モスクワで売られている商品が何らかの指針になるとすれば、ロシアはドナルド・トランプ氏の大統領時代が朗報になるとみている。
「トランプ・チェンジオーバー」と銘打った金色の「iPhone(アイフォーン)」特別モデルが売られており、スーパーには、トランプ氏の顔が描かれた袋入りの砂糖が登場した。トランプ氏は必然的にマトリョーシカ人形になっており、モスクワのアルバート通りの土産物店でプーチン大統領と木製の肩を並べている。
トランプ氏は大統領選でプーチン氏を称賛していたため、ロシアの明らかな歓迎ぶりは理解できる。だがクレムリン(ロシア大統領府)は、成り行きを見守るアプローチを取っている。クレムリンについては、米情報機関はハッキングとプロパガンダ(宣伝工作)によってトランプ氏がヒラリー・クリントン氏を倒すのを助けようとしたと結論している。
「ロシアの戦略的封じ込めの措置が目先緩和されるという幻想は抱いていない」。プーチン氏の安全保障会議を率いるタカ派のパトルシェフ書記は今週、政府系新聞ロシスカヤ・ガゼータ紙のインタビューでこう語った。
パトルシェフ氏の言い分はこうだ。オバマ米大統領の政策が米ロ関係を後退させ、北大西洋条約機構(NATO)と欧州連合(EU)をロシア政府と衝突する道にはめた。「こうした状況では、ドナルド・トランプの米大統領選出が、米ロ関係に根本的な変化をもたらすかは語れない」と同氏は付け加えた。
■「変化への期待行き過ぎ」ロシア専門家
モスクワの政府関係者がすべてパトルシェフ氏ほど懐疑的なわけではないが、ロシアの大方の観測筋は、トランプ氏の大統領就任後に、米政府の対ロ政策に抜本的な変化があるとの期待は行き過ぎだとの見方で一致している。
「ブレグジット(英国のEU離脱)が決まった国民投票の後、トランプ氏の到来は、世界がロシアの方向へと変わりつつあることの最も強力な証拠だ」。外交政策の政府系シンクタンク、ロシア国際問題評議会のアンドレイ・コルトゥノフ会長は言う。

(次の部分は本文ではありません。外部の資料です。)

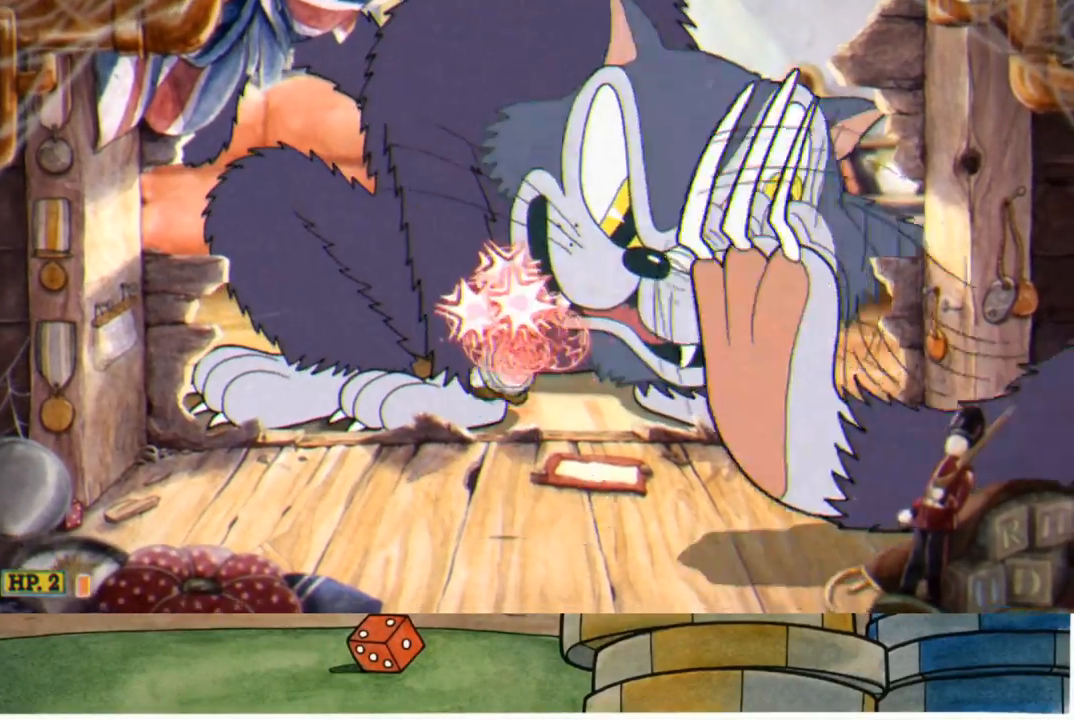
{"buttons": ["L1", "R1"], "left_stick": "up", "right_stick": "center", "events": [[133, "A", "up"], [267, "X", "down"], [300, "L1", "down"], [367, "X", "up"], [383, "L1", "up"], [467, "L1", "down"]]}
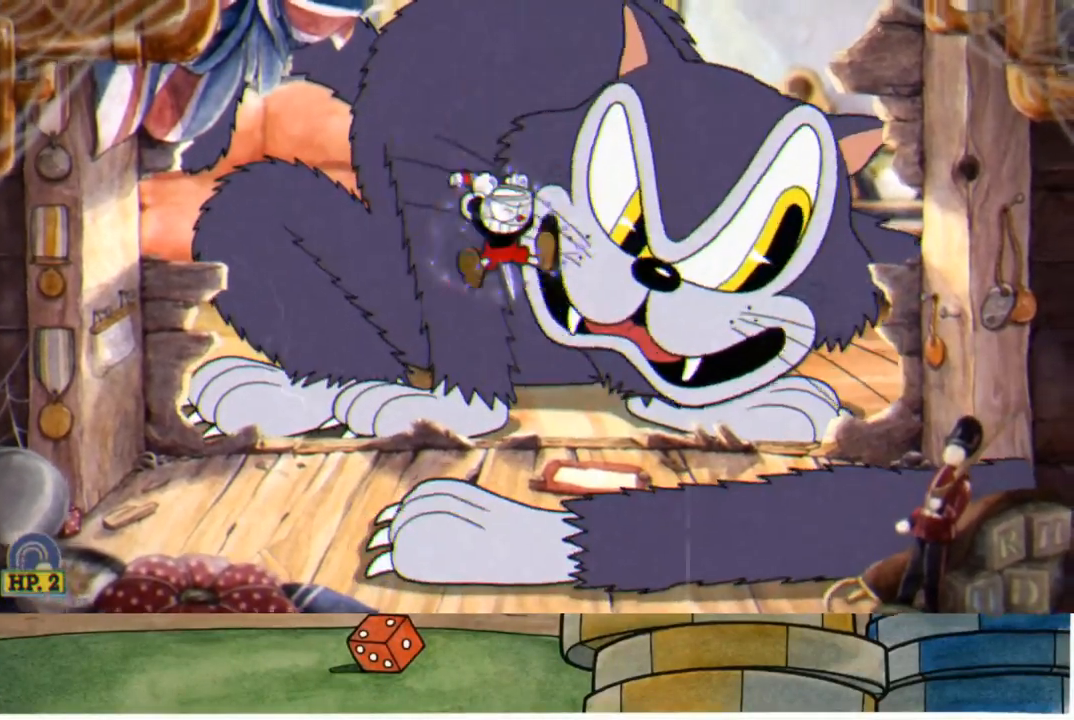
{"buttons": ["R1"], "left_stick": "up-left", "right_stick": "center", "events": [[50, "L1", "up"], [150, "L1", "down"], [217, "L1", "up"], [300, "L1", "down"], [350, "left_stick", "up-left"], [400, "L1", "up"]]}
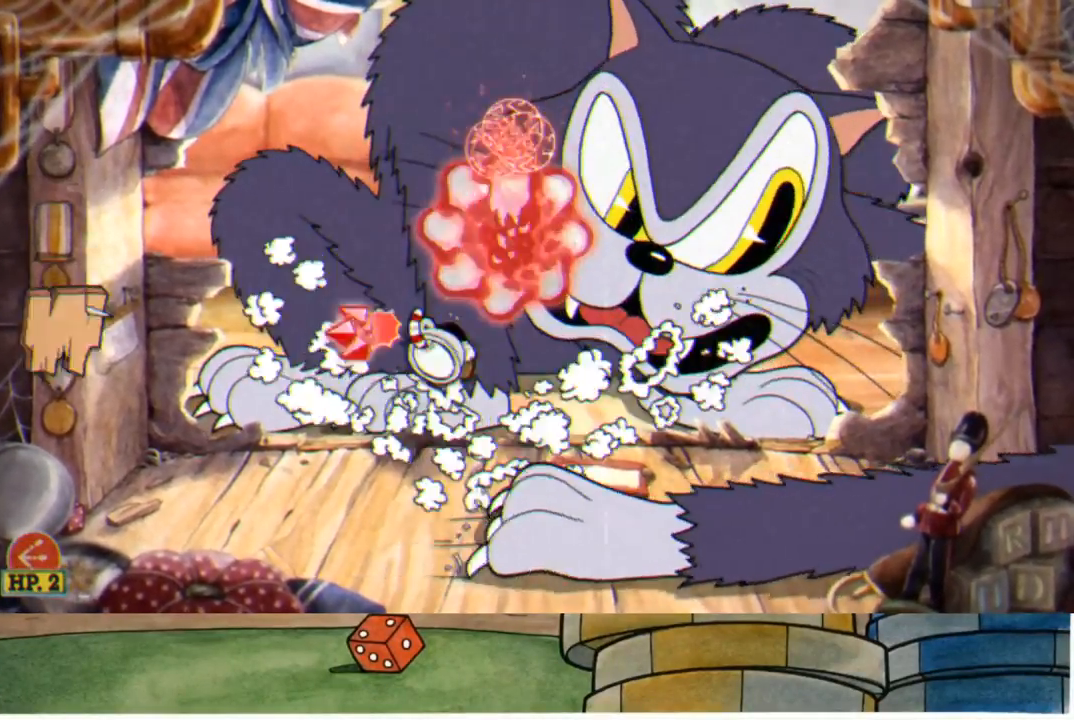
{"buttons": ["R1"], "left_stick": "up", "right_stick": "center", "events": [[100, "left_stick", "up"], [200, "left_stick", "up-right"], [217, "A", "down"], [400, "left_stick", "up"], [417, "A", "up"]]}
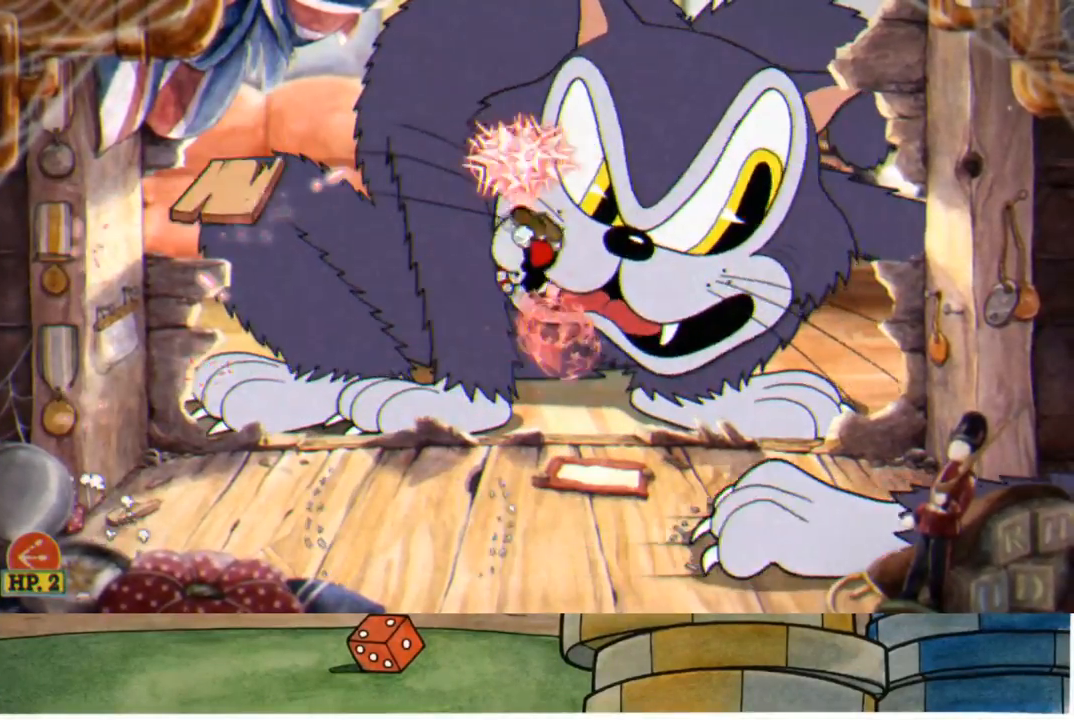
{"buttons": ["A", "R1"], "left_stick": "up", "right_stick": "center", "events": [[417, "A", "down"]]}
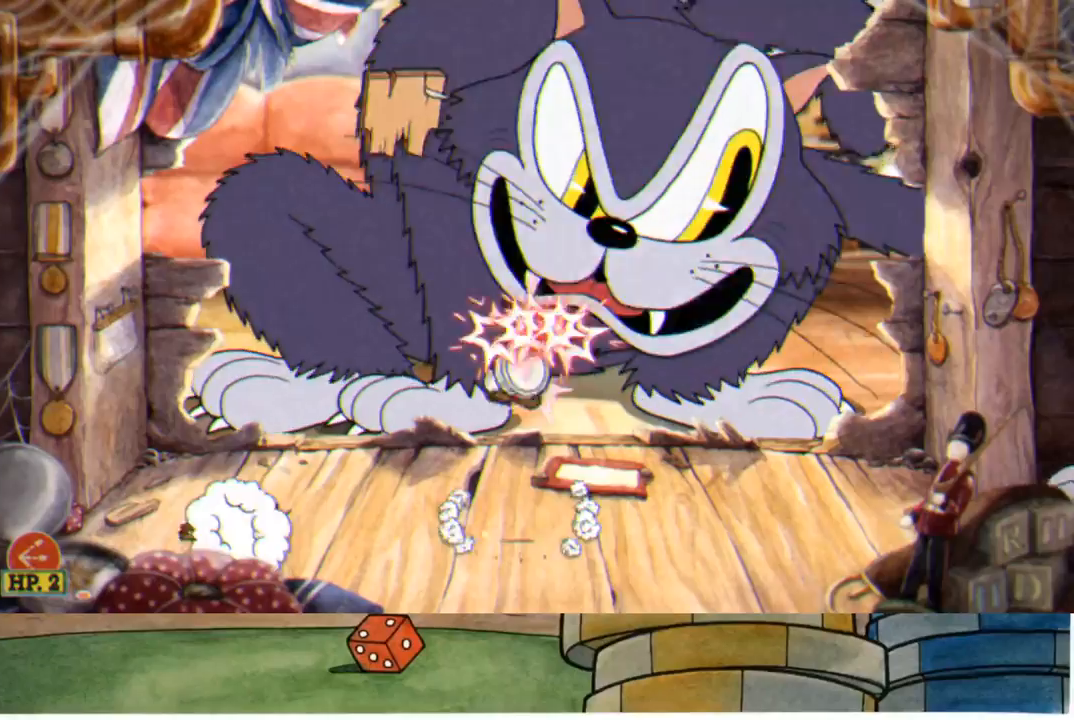
{"buttons": ["R1"], "left_stick": "up", "right_stick": "center", "events": [[83, "A", "up"]]}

だが同氏は、トランプ氏の政策課題の上位には、中国などロシア以外の国々が占める可能性が高いと考えている。新政権は移民などの国内問題にも重点を置くことから、ロシアとの関係修復が最優先課題になる見込みは薄い。
オバマ氏がロシア、特にプーチン氏に十分な関心と敬意を払わなかったということがロシア政府の憤りの根底にある。これが最も直接的に表明されたのが、オバマ氏が2014年3月、ロシアがクリミアを編入した後に、ロシアを「地域大国(regional power)」と呼んだときのことだ。
ロシア政府関係者らは、今のところ、2人の大統領が幸先のいいスタートを切れるように専念していると話す。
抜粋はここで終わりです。